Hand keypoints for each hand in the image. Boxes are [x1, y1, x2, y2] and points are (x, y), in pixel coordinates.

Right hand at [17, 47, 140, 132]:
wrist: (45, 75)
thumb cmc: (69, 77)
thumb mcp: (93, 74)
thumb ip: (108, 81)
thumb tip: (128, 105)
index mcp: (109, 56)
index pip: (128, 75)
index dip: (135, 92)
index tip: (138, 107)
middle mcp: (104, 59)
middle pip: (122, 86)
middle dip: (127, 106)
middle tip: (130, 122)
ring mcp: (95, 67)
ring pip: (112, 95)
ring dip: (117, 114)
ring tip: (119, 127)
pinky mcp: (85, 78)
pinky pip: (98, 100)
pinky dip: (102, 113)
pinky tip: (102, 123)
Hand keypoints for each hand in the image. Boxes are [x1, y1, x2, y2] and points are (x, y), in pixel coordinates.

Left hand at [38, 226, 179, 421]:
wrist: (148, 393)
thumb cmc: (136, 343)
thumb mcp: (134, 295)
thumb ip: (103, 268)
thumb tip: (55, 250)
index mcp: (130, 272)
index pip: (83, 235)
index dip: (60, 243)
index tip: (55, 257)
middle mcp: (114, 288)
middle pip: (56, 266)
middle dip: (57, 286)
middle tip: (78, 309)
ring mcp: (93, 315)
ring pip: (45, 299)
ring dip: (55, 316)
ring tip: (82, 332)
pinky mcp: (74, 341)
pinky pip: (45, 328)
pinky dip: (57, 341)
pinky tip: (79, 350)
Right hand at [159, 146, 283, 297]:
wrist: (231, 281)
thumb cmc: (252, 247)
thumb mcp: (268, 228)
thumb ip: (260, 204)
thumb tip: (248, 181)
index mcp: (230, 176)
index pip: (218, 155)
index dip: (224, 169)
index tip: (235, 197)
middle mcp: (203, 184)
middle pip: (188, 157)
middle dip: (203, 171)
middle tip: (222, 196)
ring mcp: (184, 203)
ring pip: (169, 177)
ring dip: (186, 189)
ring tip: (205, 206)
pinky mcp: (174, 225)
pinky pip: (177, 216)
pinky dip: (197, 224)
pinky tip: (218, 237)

**EXERCISE GOAL**
Which lines of the records above contain the word "ring"? Report each one.

**ANSWER TO THIS TASK**
ring mcp: (95, 67)
ring pip: (112, 95)
ring dip: (117, 114)
ring tip: (119, 127)
ring mcp: (93, 315)
ring pip: (45, 299)
ring dip: (55, 316)
ring tip: (82, 332)
ring mcp: (184, 203)
ring pip: (169, 177)
ring dip: (186, 189)
ring tip: (205, 206)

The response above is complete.